◆ TEXT SECTION
***
Status/Non-Status – Big Changes [Streaming]

Today Status/Non-Status, dropped their album Big Changes via You’ve Changed Records.
As the title suggests, the record marks a bit of a departure from the band’s previously heavy, loud rock sound, leaning instead toward a more atmospheric approach.
Despite this shift in tone, the album still maintains the band’s signature intensity, delivering powerful songs that carry the same political weight and emotional depth fans have come to expect.

About the album by Adam:
Big Changes comes from living through what Sturgeon describes as “a war on people and their ways of being” while engaging in the everyday domesticity of dropping the kids off at daycare, heading into work, doing chores around the house, and figuring out how to survive “what is beginning to feel like a real apocalypse.”
Inspired by his in-the-moment work with OMBIIGIZI, and with over 40 rough song ideas on hand, Sturgeon recruited Dean Nelson (Beck, Thurston Moore, Stephen Malkmus & the Jicks) and Matthew Wiewel (of Deadpan Studios and engineer of Status/Non-Status’ previous album, Surely Travel) to build a home studio in the old church he lives in with his family in London, Ontario.
Everything on Big Changes “Is centralized around our Monday morning recording sessions,” he says, “and this routine of caring for my young family in a disintegrating and tough city.”

For Sturgeon, Big Changes also reflects his lifelong dialogue with duality, a dichotomy “…felt through the contrast of being a mixed person,” who sees “racism perpetuated against people more visible than myself, while also not feeling like I’m Indian enough.”
The record tussles with that uneasy and impossible balance of simultaneously walking in two worlds with conflicting values.
***
◆ GIVEN ENTRIES
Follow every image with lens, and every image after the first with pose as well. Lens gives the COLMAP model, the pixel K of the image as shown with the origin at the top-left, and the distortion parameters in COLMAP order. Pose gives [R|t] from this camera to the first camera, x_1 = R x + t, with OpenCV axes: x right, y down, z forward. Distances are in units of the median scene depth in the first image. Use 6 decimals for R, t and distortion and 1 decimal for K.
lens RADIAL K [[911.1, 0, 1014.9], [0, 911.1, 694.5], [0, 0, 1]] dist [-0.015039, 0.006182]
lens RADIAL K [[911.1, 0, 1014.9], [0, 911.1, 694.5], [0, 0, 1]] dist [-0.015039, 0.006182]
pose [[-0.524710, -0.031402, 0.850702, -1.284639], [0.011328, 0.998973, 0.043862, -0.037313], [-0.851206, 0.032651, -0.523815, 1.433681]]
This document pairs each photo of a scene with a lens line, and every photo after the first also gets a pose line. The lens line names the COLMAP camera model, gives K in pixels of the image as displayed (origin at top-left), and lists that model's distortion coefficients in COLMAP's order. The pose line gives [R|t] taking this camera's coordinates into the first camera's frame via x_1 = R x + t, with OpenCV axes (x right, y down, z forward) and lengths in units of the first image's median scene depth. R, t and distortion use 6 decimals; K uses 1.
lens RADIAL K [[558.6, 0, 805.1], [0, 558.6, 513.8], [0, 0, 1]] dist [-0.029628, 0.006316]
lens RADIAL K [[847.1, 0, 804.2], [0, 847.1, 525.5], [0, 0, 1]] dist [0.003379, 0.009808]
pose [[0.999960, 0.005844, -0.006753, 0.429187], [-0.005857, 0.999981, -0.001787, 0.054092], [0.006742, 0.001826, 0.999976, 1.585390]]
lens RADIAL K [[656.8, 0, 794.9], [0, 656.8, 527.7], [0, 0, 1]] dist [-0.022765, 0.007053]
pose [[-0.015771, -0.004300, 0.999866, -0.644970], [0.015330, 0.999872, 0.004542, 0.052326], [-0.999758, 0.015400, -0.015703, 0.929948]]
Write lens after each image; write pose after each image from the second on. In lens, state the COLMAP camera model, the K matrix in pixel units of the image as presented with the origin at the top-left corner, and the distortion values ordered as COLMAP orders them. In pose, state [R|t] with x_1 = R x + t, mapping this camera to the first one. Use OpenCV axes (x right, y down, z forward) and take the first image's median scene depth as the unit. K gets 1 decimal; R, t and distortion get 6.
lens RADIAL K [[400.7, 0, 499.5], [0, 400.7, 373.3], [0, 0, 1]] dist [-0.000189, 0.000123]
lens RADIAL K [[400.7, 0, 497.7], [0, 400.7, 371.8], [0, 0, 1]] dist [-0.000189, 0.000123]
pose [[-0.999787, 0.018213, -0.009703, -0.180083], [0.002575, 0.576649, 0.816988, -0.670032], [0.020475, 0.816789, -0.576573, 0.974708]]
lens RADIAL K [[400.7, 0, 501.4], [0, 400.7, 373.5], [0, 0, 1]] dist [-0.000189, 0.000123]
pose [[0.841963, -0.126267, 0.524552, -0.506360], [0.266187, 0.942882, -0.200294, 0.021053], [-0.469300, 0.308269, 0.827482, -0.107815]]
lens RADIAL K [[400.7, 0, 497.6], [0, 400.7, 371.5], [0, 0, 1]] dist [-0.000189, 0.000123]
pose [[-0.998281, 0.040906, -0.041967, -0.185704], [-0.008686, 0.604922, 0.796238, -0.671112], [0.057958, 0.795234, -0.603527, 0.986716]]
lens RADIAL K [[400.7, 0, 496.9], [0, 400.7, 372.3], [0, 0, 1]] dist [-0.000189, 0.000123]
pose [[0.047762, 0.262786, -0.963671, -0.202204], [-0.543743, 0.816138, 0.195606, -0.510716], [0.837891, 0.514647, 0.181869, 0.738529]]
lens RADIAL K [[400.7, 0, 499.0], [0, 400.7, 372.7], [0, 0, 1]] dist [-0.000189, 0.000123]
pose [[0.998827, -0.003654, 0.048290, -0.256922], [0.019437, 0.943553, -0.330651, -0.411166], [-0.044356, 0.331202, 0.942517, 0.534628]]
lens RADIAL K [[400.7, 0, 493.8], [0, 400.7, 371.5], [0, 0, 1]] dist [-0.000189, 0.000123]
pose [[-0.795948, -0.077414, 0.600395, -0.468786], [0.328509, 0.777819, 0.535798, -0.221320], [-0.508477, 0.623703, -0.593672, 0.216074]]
***
◆ YOUR GOAL
Reproduce the portion of the Big Changes album write-up between "For Sturgeon, Big" and "with conflicting values.", inclusive.

◆ FINISHED EXERCISE
For Sturgeon, Big Changes also reflects his lifelong dialogue with duality, a dichotomy “…felt through the contrast of being a mixed person,” who sees “racism perpetuated against people more visible than myself, while also not feeling like I’m Indian enough.”
The record tussles with that uneasy and impossible balance of simultaneously walking in two worlds with conflicting values.